Friend, I conjure you by this gesture, not to return until you have
delivered it into her hands. Vardhamānaka, do you speedily

    Fill up the opening with the selfsame bricks;
      Thus will I thwart the process of the law,
    For the blemish of so great a scandal sticks.                30

And, friend Maitreya, you must show your pride by not speaking
too despondently.

_Maitreya._ How can a poor man help speaking despondently?

_Chārudatta._ Poor I am not, my friend. For I have a wife

    Whose love outlasts my wealthy day;
      In thee a friend through good and ill;
    And truth that naught could take away:
      Ah, this the poor man lacketh still.                       (28)

Go then, and after performing rites of purification, I will offer
my morning prayer.                                    [_Exeunt omnes._

FOOTNOTES:

[Footnote 44: This refers to Chārudatta's generosity, which continues
after his wealth has vanished.]

[Footnote 45: The following scene satirises the Hindu love of system and
classification.]

[Footnote 46: The patron saint of thieves.]

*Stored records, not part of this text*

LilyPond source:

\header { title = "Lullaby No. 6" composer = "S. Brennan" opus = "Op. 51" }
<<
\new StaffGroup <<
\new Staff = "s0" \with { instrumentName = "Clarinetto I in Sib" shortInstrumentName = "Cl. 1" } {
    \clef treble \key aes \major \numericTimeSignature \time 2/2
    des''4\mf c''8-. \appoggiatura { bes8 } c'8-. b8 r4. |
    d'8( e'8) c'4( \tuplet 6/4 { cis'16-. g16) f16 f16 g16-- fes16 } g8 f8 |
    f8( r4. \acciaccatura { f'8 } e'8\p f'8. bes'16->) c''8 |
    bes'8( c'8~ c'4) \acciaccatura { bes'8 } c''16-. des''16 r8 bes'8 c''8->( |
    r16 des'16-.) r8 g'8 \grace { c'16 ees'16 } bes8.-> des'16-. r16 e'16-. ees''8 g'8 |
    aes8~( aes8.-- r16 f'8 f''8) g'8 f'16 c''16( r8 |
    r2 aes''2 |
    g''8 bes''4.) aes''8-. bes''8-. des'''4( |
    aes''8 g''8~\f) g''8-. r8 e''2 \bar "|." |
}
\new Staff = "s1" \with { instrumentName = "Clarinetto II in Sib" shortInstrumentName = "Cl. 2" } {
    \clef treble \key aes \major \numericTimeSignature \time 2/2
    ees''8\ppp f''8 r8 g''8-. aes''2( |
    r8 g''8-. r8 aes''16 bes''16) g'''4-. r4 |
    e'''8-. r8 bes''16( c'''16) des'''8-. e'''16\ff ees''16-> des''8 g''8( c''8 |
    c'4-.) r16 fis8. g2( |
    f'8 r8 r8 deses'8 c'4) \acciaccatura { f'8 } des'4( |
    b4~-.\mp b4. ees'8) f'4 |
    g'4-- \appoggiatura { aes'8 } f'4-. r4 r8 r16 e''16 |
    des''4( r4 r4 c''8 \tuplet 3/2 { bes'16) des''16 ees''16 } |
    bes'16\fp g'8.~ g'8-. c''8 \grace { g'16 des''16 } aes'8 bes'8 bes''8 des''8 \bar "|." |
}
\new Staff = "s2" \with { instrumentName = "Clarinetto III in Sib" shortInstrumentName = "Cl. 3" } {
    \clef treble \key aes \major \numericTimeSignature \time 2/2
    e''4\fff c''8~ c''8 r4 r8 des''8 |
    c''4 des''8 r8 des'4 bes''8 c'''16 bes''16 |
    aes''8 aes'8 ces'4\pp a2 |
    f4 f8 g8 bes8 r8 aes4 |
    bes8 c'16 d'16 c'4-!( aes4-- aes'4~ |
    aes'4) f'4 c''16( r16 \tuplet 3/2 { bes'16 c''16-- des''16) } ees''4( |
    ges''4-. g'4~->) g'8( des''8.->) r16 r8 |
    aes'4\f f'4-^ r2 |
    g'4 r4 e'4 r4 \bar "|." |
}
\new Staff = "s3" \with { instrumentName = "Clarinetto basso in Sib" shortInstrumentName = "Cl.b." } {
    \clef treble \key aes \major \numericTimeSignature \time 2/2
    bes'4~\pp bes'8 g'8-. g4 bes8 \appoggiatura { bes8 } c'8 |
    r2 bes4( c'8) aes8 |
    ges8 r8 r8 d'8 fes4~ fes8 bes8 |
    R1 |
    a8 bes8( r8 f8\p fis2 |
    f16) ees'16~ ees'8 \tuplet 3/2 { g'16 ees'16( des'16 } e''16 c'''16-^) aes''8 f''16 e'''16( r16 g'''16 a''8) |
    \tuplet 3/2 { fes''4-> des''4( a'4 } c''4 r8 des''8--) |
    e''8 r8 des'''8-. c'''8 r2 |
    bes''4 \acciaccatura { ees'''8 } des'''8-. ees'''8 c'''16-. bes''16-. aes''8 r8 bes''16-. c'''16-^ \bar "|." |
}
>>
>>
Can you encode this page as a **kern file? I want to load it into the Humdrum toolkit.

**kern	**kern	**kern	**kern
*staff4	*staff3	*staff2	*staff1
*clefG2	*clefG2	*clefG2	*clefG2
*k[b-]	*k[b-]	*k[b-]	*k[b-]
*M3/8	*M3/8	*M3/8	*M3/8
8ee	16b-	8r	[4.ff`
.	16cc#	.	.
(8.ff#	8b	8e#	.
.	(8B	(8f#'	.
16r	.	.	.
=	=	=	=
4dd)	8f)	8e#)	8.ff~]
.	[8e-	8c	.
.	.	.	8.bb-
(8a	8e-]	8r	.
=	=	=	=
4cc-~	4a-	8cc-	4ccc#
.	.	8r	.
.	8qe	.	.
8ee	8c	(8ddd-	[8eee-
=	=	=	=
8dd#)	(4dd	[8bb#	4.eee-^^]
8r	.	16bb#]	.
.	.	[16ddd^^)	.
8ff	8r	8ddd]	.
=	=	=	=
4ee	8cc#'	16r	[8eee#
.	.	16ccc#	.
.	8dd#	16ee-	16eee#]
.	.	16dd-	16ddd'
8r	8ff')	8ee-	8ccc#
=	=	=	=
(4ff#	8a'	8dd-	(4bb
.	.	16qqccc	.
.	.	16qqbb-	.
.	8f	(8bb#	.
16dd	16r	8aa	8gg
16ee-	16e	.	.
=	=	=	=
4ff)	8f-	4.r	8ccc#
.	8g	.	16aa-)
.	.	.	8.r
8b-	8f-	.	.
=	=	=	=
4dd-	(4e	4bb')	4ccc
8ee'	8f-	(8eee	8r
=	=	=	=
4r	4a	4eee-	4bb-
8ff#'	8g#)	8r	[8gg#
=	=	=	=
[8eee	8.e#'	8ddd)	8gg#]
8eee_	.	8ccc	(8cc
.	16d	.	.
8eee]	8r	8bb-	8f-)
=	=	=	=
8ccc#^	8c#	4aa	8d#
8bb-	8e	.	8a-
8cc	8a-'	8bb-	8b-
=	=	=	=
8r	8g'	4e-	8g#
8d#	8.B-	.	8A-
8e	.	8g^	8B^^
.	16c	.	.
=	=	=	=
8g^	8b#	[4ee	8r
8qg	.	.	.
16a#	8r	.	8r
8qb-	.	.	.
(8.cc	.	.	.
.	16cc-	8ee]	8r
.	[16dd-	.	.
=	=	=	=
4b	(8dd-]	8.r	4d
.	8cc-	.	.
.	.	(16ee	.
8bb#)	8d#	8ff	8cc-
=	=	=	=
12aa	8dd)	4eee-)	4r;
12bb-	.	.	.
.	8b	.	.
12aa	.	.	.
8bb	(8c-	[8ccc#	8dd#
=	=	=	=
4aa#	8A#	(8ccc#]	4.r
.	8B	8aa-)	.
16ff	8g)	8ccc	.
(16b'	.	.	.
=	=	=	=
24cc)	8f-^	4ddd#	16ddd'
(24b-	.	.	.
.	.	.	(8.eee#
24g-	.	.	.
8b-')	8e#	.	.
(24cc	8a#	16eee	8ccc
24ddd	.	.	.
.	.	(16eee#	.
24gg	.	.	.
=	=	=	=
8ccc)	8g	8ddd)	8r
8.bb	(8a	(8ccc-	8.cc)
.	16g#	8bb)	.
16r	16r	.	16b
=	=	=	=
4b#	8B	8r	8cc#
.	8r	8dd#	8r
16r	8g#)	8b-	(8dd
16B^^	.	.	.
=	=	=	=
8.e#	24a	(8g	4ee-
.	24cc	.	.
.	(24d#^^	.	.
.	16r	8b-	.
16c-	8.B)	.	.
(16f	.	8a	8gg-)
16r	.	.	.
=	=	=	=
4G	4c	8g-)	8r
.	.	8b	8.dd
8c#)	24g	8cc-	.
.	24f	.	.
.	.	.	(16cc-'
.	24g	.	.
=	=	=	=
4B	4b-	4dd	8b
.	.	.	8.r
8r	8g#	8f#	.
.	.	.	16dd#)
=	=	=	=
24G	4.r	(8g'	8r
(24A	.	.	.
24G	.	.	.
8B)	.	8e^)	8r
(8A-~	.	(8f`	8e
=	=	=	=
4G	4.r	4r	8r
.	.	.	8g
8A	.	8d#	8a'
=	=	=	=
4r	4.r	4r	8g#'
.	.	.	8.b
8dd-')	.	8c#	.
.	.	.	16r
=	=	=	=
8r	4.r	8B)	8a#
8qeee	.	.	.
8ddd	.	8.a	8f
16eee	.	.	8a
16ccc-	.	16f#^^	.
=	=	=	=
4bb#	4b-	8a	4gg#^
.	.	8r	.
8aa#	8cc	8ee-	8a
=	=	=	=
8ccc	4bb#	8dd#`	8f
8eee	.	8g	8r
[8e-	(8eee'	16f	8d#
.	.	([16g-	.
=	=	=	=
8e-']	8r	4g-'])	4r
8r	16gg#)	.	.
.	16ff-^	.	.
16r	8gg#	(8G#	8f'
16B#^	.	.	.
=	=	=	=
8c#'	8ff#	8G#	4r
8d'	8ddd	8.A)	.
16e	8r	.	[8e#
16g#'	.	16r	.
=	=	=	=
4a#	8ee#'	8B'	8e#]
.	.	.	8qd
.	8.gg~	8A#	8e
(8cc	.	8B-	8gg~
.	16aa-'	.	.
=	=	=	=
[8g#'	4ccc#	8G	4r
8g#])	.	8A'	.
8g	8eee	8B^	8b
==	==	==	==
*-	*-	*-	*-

[Footnote 47: An epithet of Skanda.]

[Footnote 48: The sacrificial cord, which passes over the left shoulder
and under the right arm, is worn constantly by members of the three
upper castes.]

[Footnote 49: Sacred creatures.]



ACT THE FOURTH

MADANIKA AND SHARVILAKA


[_Enter a maid._]

_Maid._

I am entrusted with a message for my mistress by her mother.
Here is my mistress. She is gazing at a picture and is talking
with Madanikā. I will go to her. [_She walks about. Then enter
Vasantasenā as described, and Madanikā._]

_Vasantasenā._ Madanikā girl, is this portrait really like Chārudatta?

_Madanikā._ Very like.

_Vasantasenā._ How do you know?

_Madanikā._ Because my mistress' eyes are fastened so lovingly
upon it.

_Vasantasenā._ Madanikā girl, do you say this because courtezan
courtesy demands it?

_Madanikā._ But mistress, is the courtesy of a girl who lives in a
courtezan's house, necessarily false?

_Vasantasenā._ Girl, courtezans meet so many kinds of men that
they do learn a false courtesy.

_Madanikā._ But when the eyes of my mistress find such delight in
a thing, and her heart too, what need is there to ask the reason?

_Vasantasenā._ But I should not like to have my friends laugh at me.

_Madanikā._ You need not be afraid. Women understand women.

_Maid._ [_Approaching._] Mistress, your mother sends word that a
covered cart is waiting at the side-door, and that you are to take
a drive.

_Vasantasenā._ Tell me, is it Chārudatta who invites me?

_Maid._ Mistress, the man who sent ornaments worth ten thousand
gold-pieces with the cart--

[58.6. S.

_Vasantasenā._ Is who?

_Maid._ Is the king's brother-in-law, Sansthānaka.

_Vasantasenā._ [_Indignantly._] Go! and never come again on such
an errand.

_Maid._ Do not be angry, mistress. I was only sent with the message.

_Vasantasenā._ But it is the message which makes me angry.

_Maid._ But what shall I tell your mother?

_Vasantasenā._ Tell my mother never to send me another such
message, unless she wishes to kill me.